Copy all the items below word for word, but leave the pictures out of your answer.

※ ※ ※

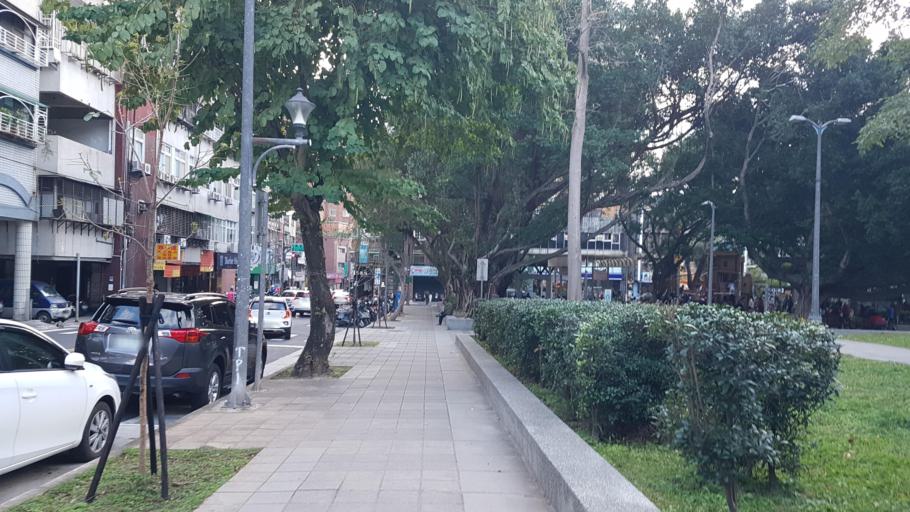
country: TW
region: Taipei
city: Taipei
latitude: 25.1389
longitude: 121.5031
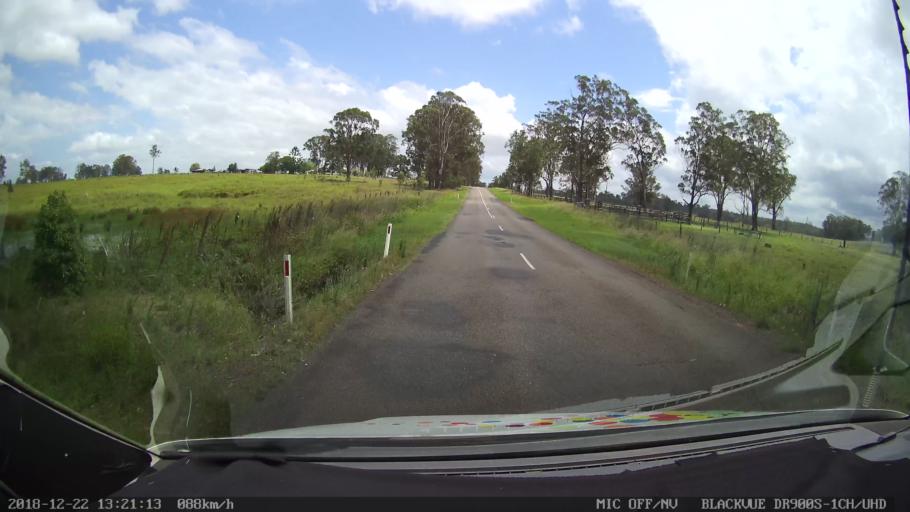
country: AU
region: New South Wales
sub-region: Clarence Valley
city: Coutts Crossing
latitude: -29.7747
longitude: 152.9223
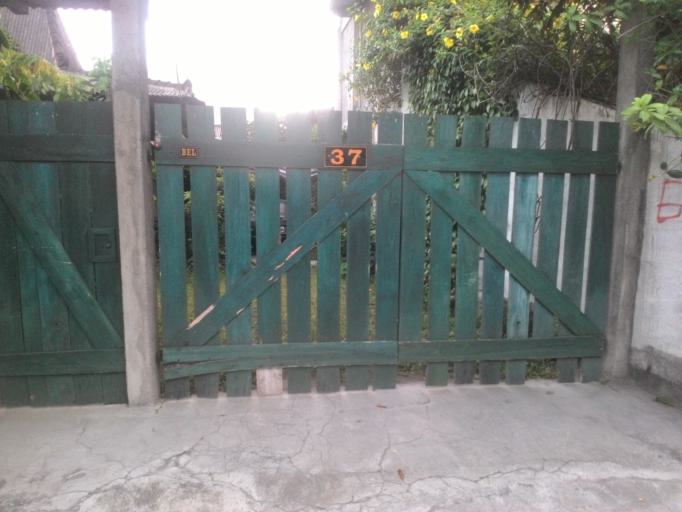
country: ID
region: Daerah Istimewa Yogyakarta
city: Yogyakarta
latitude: -7.7934
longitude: 110.3595
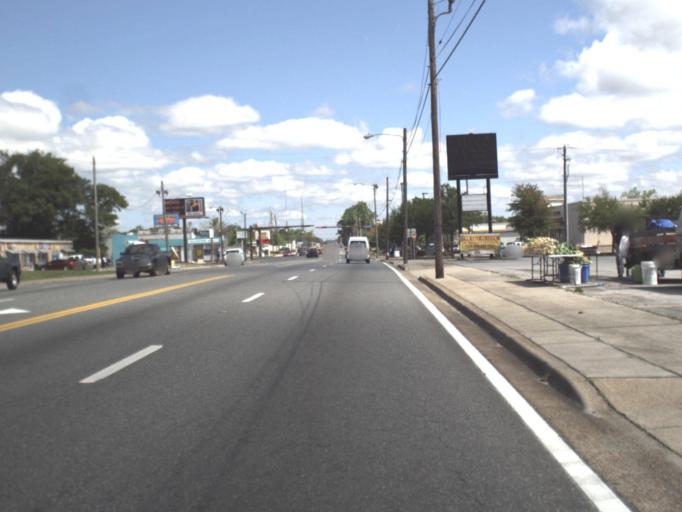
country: US
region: Florida
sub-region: Escambia County
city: Pensacola
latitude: 30.4188
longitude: -87.2413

※ ※ ※

* **Final result**:
country: TW
region: Taipei
city: Taipei
latitude: 25.1389
longitude: 121.5031
country: AU
region: New South Wales
sub-region: Clarence Valley
city: Coutts Crossing
latitude: -29.7747
longitude: 152.9223
country: ID
region: Daerah Istimewa Yogyakarta
city: Yogyakarta
latitude: -7.7934
longitude: 110.3595
country: US
region: Florida
sub-region: Escambia County
city: Pensacola
latitude: 30.4188
longitude: -87.2413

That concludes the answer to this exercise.